• TASK INSTRUCTIONS
Give the text lines from all of the rows below as a JSON list of strings, one string per line. Skip blank lines and leave the pictures out.

··· ENTRIES PROVIDED

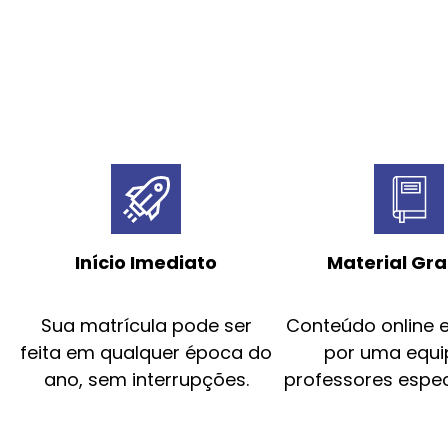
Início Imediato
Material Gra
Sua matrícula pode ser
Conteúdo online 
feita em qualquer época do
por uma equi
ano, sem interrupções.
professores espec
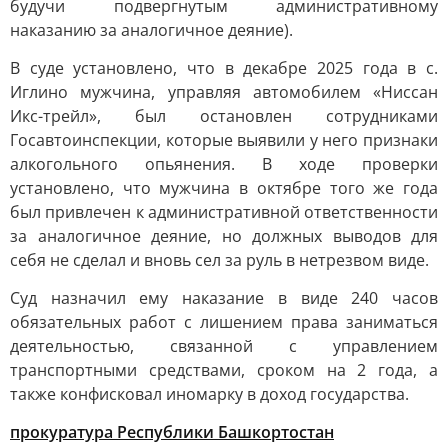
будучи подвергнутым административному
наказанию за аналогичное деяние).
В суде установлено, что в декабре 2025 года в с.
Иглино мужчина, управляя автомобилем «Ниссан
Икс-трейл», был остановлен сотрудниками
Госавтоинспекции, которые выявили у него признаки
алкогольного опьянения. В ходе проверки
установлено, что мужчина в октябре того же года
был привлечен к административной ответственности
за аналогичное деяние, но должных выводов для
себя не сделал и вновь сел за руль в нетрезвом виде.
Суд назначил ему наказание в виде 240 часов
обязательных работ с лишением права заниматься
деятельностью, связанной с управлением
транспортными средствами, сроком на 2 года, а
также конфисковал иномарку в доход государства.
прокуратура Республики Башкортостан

······

• SOLUTION TO THE PROBLEM
[
  "Início Imediato",
  "Material Gra",
  "Sua matrícula pode ser",
  "Conteúdo online ",
  "feita em qualquer época do",
  "por uma equi",
  "ano, sem interrupções.",
  "professores espec",
  "будучи подвергнутым административному",
  "наказанию за аналогичное деяние).",
  "В суде установлено, что в декабре 2025 года в с.",
  "Иглино мужчина, управляя автомобилем «Ниссан",
  "Икс-трейл», был остановлен сотрудниками",
  "Госавтоинспекции, которые выявили у него признаки",
  "алкогольного опьянения. В ходе проверки",
  "установлено, что мужчина в октябре того же года",
  "был привлечен к административной ответственности",
  "за аналогичное деяние, но должных выводов для",
  "себя не сделал и вновь сел за руль в нетрезвом виде.",
  "Суд назначил ему наказание в виде 240 часов",
  "обязательных работ с лишением права заниматься",
  "деятельностью, связанной с управлением",
  "транспортными средствами, сроком на 2 года, а",
  "также конфисковал иномарку в доход государства.",
  "прокуратура Республики Башкортостан"
]